Она задыхалась, ловила ртом воздух, хотела что-то сказать, но не могла выговорить ни слова. Она отталкивала его обеими руками, потом схватила за волосы, чтобы отвести от себя эти губы, приближавшиеся к ее губам. При этом, закрыв глаза, чтобы не видеть его, она резким движением поворачивала голову то вправо, то влево.
Он касался ее тела сквозь платье, тискал, щупал ее, а она изнемогала от этой грубой, расслабляющей ласки.
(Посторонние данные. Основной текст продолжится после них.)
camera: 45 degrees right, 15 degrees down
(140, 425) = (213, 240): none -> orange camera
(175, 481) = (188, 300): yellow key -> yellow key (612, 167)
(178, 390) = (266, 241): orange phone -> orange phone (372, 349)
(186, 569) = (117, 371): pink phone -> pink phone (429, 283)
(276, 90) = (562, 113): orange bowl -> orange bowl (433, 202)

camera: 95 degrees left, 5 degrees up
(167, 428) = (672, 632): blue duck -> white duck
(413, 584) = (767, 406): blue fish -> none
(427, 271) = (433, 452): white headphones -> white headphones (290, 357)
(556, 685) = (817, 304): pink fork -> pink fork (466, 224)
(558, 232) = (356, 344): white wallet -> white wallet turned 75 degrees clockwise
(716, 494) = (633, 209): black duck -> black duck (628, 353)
Внезапно он поднялся с колен и хотел обнять ее, но она, воспользовавшись тем, что он отпустил ее на секунду, рванулась, выскользнула у него из рук и, перебегая от кресла к креслу, заметалась по комнате.
Решив, что гоняться за нею нелепо, он тяжело опустился на стул и, делая вид, что его душат рыдания, закрыл руками лицо.
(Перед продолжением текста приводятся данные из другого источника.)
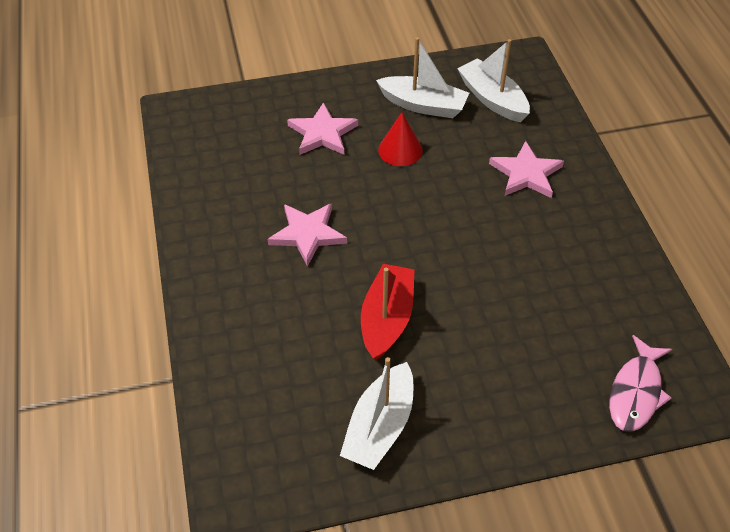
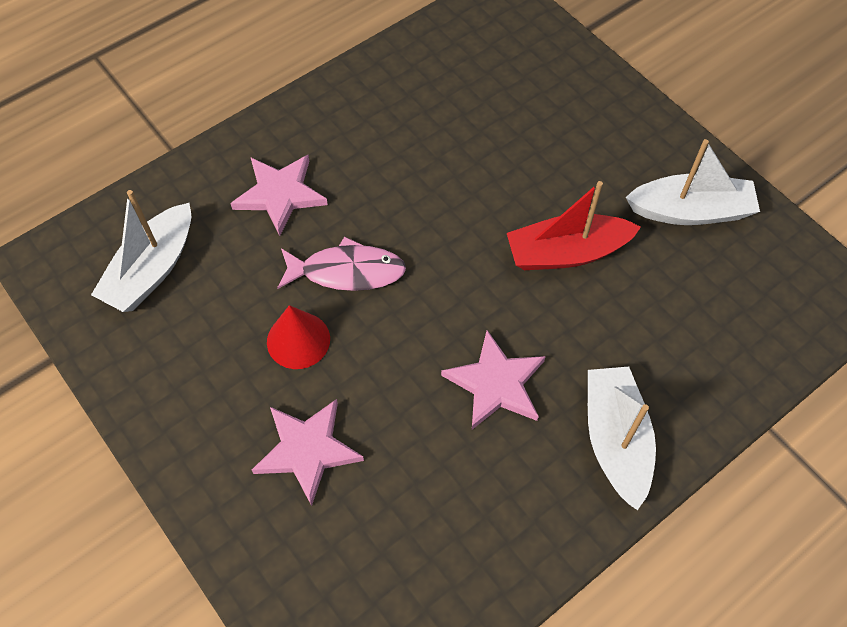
camera: 115 degrees left, 10 degrees up
(423, 105) = (196, 346): white boat -> white boat (615, 440)
(636, 392) = (525, 40): pink fish -> pink fish (347, 271)

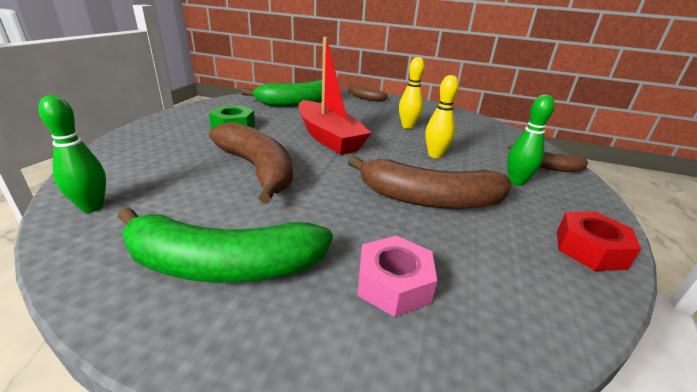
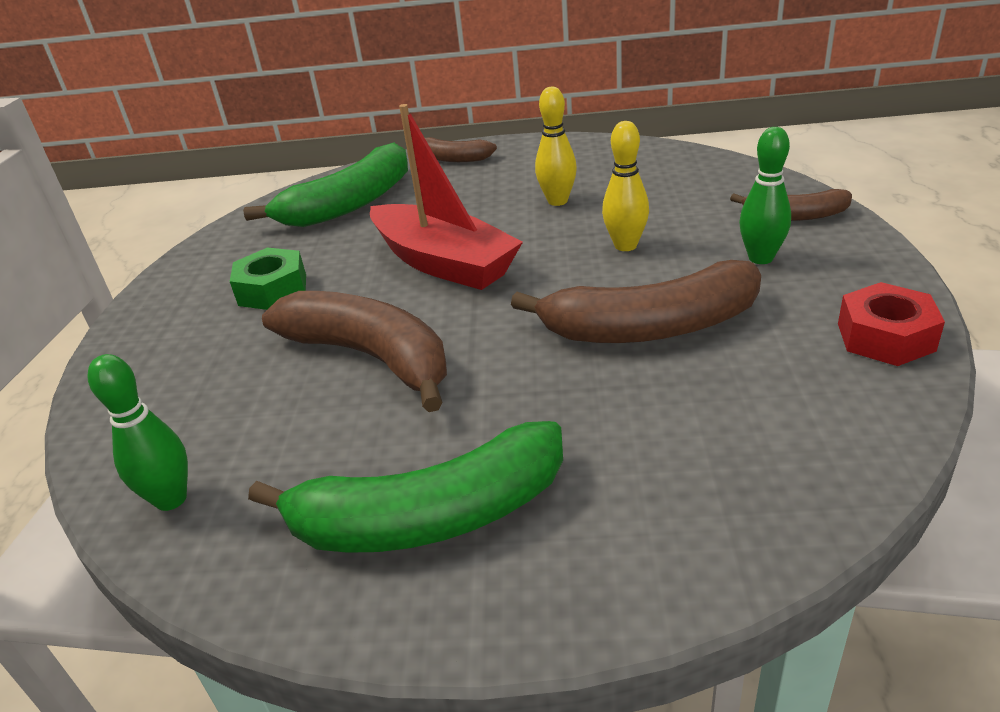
camera: 10 degrees left, 5 degrees up
(393, 284) = (662, 466): pink nut -> none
Затем вскочил, крикнул: "Прощайте, прощайте!" и выбежал из комнаты.
В передней он как ни в чем не бывало взял свою тросточку и вышел на улицу.
"Кажется, дело в шляпе, черт побери!" -- а подумал он и проследовал на телеграф, чтобы послать Клотильде "голубой листочек", в котором он намеревался назначить ей свидание на завтра.
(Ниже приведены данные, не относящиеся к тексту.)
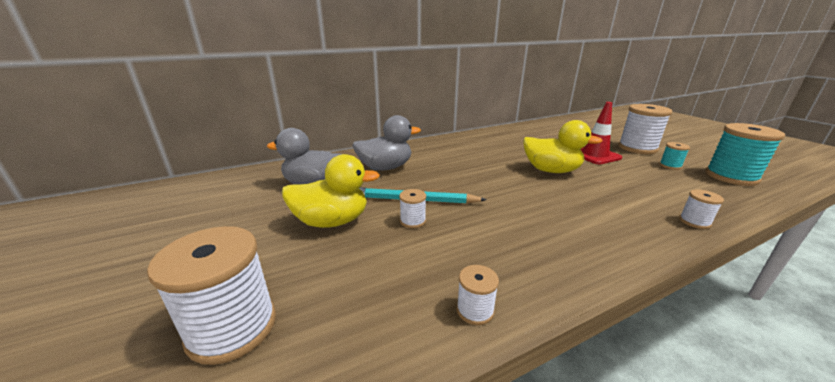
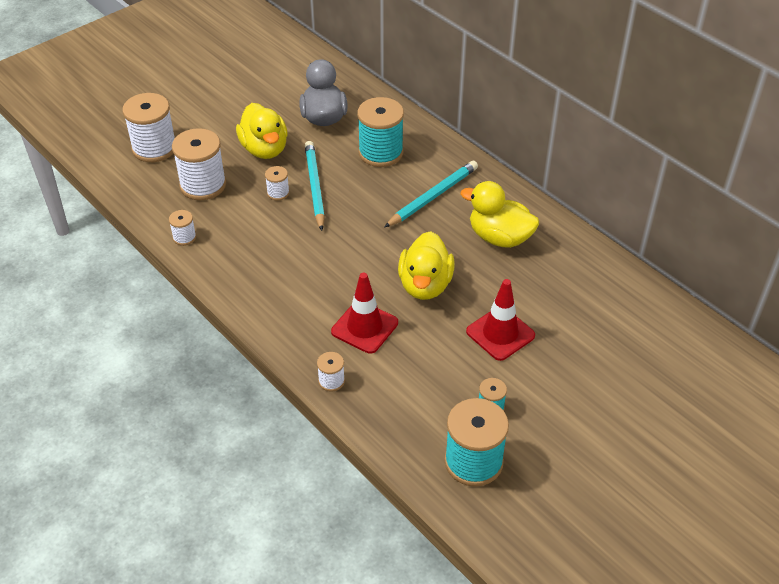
camera: 75 degrees right, 20 degrees up
(385, 168) = (380, 152): grey duck -> turquoise spool
(450, 157) = (433, 196): none -> turquoise pencil
(499, 145) = (499, 237): none -> yellow duck
(611, 198) = (364, 327): none -> red traffic cone
(637, 148) = (556, 388): white spool -> white spool (203, 185)

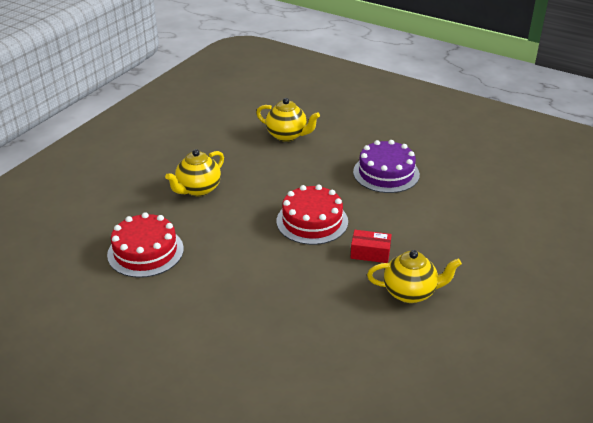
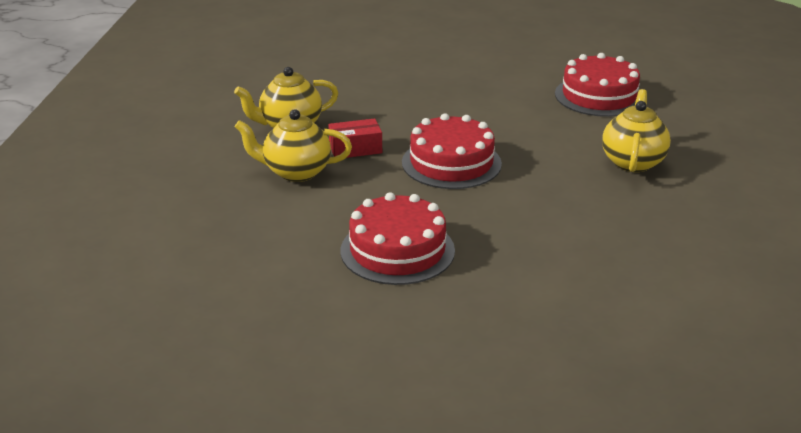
camera: 155 degrees right, 5 degrees down
(287, 135) = (611, 272): yellow teapot -> yellow teapot (296, 172)
(386, 173) = (397, 250): purple cake -> red cake

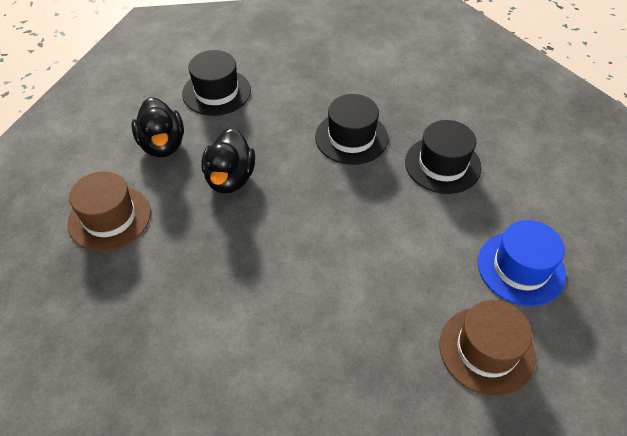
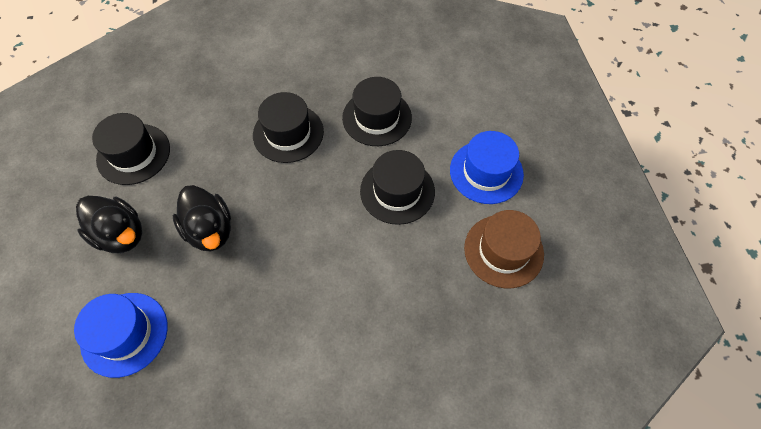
camera: 35 degrees left, 10 degrees up
(109, 218) = (124, 334): brown hat -> blue hat
(416, 236) = (397, 191): none -> black hat

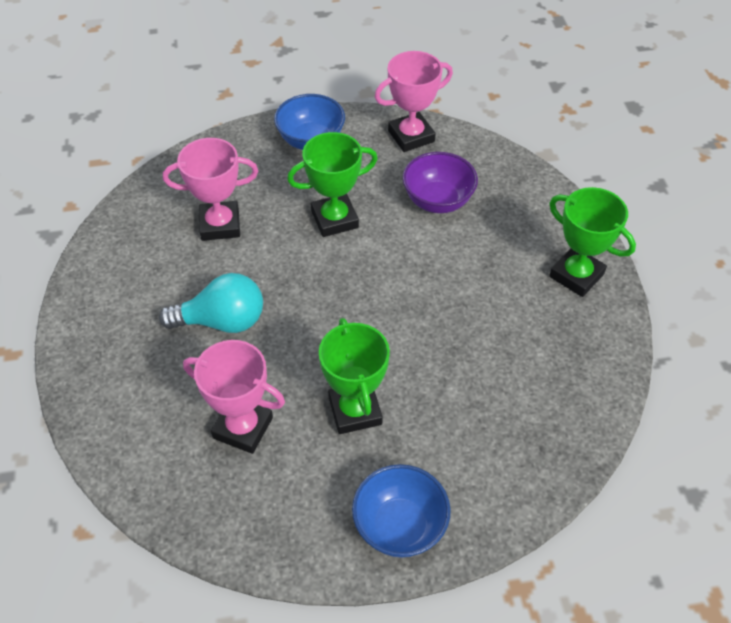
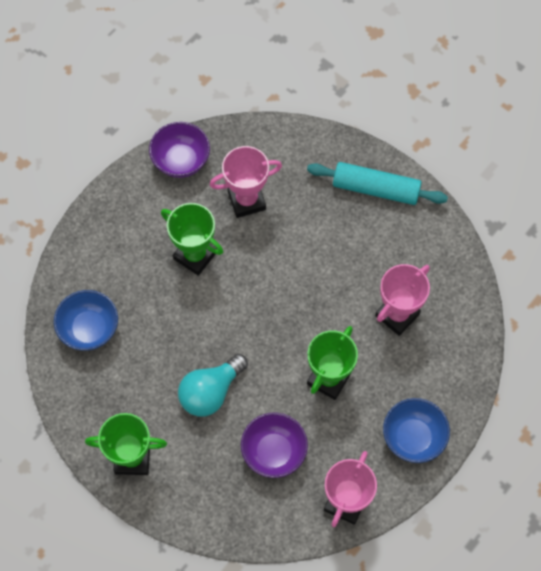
camera: 140 degrees right, 15 degrees up
(105, 340) = (375, 189): none -> turquoise rolling pin
(222, 321) = (323, 251): turquoise light bulb -> turquoise light bulb (210, 392)
(268, 534) = (181, 161): none -> purple bowl
(399, 526) = (119, 213): blue bowl -> blue bowl (89, 329)

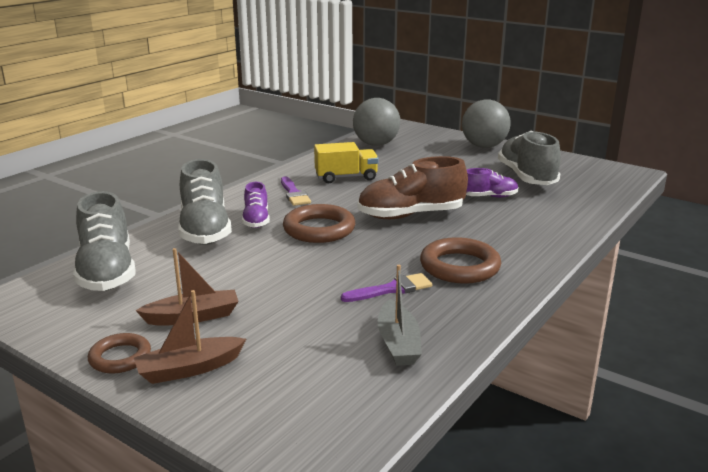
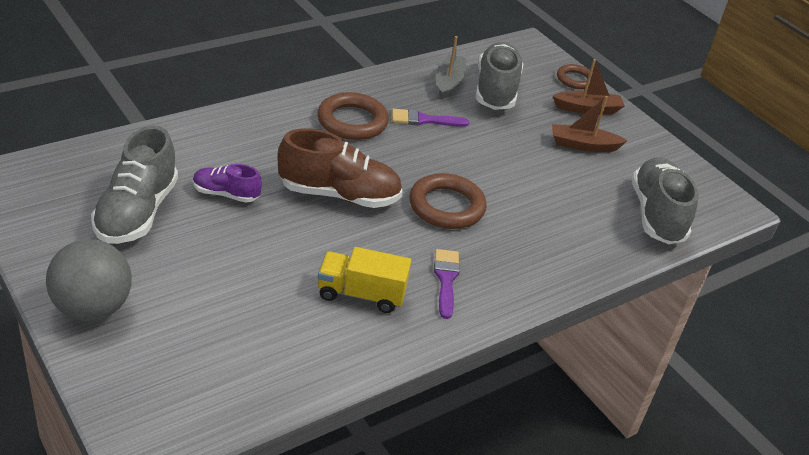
camera: 165 degrees left, 15 degrees up
(120, 357) = (632, 130): brown ring -> brown ring (575, 80)
(205, 230) = (564, 245): grey shoe -> grey shoe (496, 90)
(256, 220) = (506, 243): purple shoe -> none
(376, 144) = (250, 380): grey ball -> none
Домой он вернулся в обычное время.
-- Ну что, придут твои гости обедать? -- спросил он жену.
-- Да, -- ответила она, -- только госпожа Вальтер не знает еще, будет ли она свободна. Она что-то колеблется, заговорила со мной о каком-то нравственном долге, о совести. Вообще у нее был очень странный вид. Впрочем, думаю, что она все-таки приедет.
Он пожал плечами.
-- Можешь не сомневаться.
Однако в глубине души он не был в этом уверен и все это время, до самого дня обеда, провел в волнении.
Утром Мадлена получила от г-жи Вальтер записку:
"Мне с, большим трудом удалось освободиться, и я буду у вас. Но муж приехать не может".
"Хорошо, что я больше не был у нее! -- подумал Дю Руа. -- Вот она уже и успокоилась. Посмотрим, что будет дальше".
Тем не менее мысль о том, как они встретятся, внушала ему легкую тревогу. И вот наконец она появилась -- с очень спокойным, несколько холодным и надменным выражением лица. Он сразу принял весьма скромный, смиренный и покорный вид.
Госпожи Ларош-Матье и Рисолен пожаловали со своими мужьями. Виконтесса де Персмюр начала рассказывать великосветские новости. Г-жа де Марель была обворожительна; экстравагантный испанский костюм, черный с желтым, чудесно обрисовывал ее тонкую талию, высокую грудь и полные руки и придавал задорное выражение ее птичьей головке.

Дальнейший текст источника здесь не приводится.